Directions for this task
From the line below that contains "Little: Talk more" to the line that contains "Harmon: How does", repeat every line exactly, both ends included, and nothing else.

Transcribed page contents
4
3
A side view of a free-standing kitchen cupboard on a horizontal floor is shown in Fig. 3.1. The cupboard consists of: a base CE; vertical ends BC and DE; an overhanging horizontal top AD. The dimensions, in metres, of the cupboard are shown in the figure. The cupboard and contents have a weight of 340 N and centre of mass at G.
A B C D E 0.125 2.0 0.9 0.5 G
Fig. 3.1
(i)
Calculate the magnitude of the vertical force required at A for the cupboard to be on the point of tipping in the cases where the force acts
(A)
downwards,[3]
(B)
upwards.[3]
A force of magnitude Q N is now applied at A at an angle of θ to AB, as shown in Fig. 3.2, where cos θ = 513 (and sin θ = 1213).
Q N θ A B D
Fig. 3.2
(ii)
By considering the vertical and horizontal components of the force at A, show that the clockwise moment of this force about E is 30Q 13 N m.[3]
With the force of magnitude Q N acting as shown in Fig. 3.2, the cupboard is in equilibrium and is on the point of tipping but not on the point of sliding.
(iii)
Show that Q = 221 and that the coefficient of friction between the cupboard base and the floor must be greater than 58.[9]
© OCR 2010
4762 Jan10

...

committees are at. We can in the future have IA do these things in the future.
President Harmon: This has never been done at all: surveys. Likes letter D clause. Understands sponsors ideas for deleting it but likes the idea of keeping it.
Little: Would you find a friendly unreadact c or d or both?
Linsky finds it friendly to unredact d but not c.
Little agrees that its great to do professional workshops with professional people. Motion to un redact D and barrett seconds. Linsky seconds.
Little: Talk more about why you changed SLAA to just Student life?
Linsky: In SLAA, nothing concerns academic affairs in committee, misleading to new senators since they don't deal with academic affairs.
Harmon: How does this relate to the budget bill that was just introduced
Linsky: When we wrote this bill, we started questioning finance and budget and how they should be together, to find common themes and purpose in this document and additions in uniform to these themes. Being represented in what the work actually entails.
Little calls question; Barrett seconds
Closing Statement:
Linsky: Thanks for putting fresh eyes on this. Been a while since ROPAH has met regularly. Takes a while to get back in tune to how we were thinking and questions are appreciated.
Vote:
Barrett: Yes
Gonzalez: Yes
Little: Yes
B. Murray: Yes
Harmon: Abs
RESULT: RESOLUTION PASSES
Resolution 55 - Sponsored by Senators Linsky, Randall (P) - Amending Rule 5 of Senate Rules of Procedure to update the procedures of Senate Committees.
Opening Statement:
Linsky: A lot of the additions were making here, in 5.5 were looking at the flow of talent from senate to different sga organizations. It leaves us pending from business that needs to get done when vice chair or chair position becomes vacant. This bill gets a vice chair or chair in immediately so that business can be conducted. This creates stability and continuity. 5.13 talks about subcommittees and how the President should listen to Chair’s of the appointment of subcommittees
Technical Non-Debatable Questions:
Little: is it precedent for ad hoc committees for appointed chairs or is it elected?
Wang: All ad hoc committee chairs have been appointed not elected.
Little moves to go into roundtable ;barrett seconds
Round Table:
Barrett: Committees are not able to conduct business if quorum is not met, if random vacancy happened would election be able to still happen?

Your solution
Little: Talk more about why you changed SLAA to just Student life?
Linsky: In SLAA, nothing concerns academic affairs in committee, misleading to new senators since they don't deal with academic affairs.
Harmon: How does this relate to the budget bill that was just introduced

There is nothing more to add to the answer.